Beyond the frenzied atmosphere of Montañita two roads lead uphill out of town. The main road climbs and descends directly into Olón. The other track passes a church, built on the cliff top by a group of European missionaries (with help) who established a foundation which supports a primary school and orphanage on the other side of the road. The church is designed in the form of a boat and is open at the sides. The views down to the ocean and the long white beach which stretches from Olón to La Entrada are incredible. We got married in this church and even as a non-Catholic I would recommend it as anyone else who falls in love with an Ecuadorian. The priest and assistants were so helpful, friendly and sincere. If you are a Catholic you can also ask to see the picture of the Virgin which is said to have wept a drop of blood.

So, then you drop down to Olón which is very small but has a great beach and a few places to stay. The road ploughs on for another 10km and at La Entrada starts to ascend into the Chongon Colonche range of hills which are still covered by green forest and stand out as a beautiful contrast to the rest of the arid scrubland along the coast which was cleared of trees years ago. It’s a long, winding climb (it takes at least 30 minutes to cross the range although the distance is small). At the top there is a turn off to an hosteria on top of the cliff and another inland. The road then descends to Ayampe which is another small village, not very pretty and not much going on, but with some lovely places to stay and a great beach. Again, it’s possible to walk along the beach for about 4km to the next cliff next to the village of Puerto Rico, which has an interesting bamboo church. You pass an ugly fishing village called Las Tunas and several nice looking hostels which front the sea. The last one is Alándaluz which is a beautifully designed hostería where we had our wedding reception.

The road turns inland and then returns to the coast and keeps doing this as the coastline alternates between beach and cliff. There are more places to stay before and after Salango, where there is a little archaeology museum and you can also take boat trips out to the islands just off the coast, which are part of Machalilla National Park. From Salango the road climbs up steadily and then passes through a gap in the rock. Puerto Lopez comes into view and you can stop and enjoy the view before descending.

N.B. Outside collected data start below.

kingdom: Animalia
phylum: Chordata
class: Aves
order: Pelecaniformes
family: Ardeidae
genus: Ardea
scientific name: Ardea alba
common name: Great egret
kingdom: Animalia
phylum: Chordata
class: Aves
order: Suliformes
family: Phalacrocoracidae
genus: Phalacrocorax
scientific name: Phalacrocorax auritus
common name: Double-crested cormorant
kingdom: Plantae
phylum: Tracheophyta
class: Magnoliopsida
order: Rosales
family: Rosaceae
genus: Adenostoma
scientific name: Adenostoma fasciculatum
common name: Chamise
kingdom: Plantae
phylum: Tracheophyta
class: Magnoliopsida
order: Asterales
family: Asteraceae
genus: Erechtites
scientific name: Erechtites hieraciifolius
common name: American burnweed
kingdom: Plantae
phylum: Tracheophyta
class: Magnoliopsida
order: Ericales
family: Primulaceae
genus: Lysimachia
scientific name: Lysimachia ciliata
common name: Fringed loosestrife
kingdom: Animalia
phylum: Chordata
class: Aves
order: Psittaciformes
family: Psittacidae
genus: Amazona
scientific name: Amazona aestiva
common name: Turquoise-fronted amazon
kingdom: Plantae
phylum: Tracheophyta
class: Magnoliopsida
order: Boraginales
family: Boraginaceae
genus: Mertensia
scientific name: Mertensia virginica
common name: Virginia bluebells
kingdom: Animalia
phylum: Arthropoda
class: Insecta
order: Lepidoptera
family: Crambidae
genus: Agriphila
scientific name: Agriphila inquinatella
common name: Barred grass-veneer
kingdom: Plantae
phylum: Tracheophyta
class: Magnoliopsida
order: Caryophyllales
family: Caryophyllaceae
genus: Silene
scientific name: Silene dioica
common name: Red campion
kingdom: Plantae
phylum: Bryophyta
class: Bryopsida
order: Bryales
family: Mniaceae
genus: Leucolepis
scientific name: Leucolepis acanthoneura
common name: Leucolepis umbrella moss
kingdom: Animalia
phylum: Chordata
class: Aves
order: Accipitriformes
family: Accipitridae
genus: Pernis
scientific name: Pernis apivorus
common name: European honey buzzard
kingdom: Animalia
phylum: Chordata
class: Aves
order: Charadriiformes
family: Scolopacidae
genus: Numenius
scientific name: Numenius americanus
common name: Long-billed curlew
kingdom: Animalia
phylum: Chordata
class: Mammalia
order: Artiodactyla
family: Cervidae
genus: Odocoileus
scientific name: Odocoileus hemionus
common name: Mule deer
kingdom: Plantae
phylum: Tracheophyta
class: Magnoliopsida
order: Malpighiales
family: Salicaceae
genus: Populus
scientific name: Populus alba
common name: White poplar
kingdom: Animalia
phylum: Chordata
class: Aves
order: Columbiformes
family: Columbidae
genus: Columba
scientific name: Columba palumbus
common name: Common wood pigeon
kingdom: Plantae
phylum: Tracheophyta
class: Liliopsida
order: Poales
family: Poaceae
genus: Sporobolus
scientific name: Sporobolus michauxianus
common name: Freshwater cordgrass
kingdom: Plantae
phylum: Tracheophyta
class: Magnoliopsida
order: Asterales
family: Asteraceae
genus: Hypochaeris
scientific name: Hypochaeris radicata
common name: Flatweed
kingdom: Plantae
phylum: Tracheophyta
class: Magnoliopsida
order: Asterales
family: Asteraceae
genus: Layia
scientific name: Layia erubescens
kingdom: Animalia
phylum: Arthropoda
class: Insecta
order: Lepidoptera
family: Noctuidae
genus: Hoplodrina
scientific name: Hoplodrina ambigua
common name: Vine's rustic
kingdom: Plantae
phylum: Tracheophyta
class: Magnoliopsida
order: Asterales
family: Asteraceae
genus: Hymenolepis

From Puerto Lopez the main road passes along a nice straight part where the branches of the trees have grown up and over the road, forming a tunnel. It then passes the entrance to Agua Blanca and Los Frailes beach which are also part of Machalilla National Park. After passing through the drab village of Machalilla the road is mainly inland. You get a good sense of the dry tropical forest (which isn’t very attractive) and there are a few other opportunities to stop and follow walking trails which lead up to cliff tops or down to beaches. Otherwise it’s a winding 34km to Puerto Cayo where there is another long beach and places to stay.

From Puerto Cayo a road heads inland to Jipijapa . The Ruta del Sol continues to follow the coastline, sometimes inland, sometimes returning to the sea, through several little villages, San Lorenzo and Santa Marianita and past a few small stretches of beach before entering the larger town of Manta.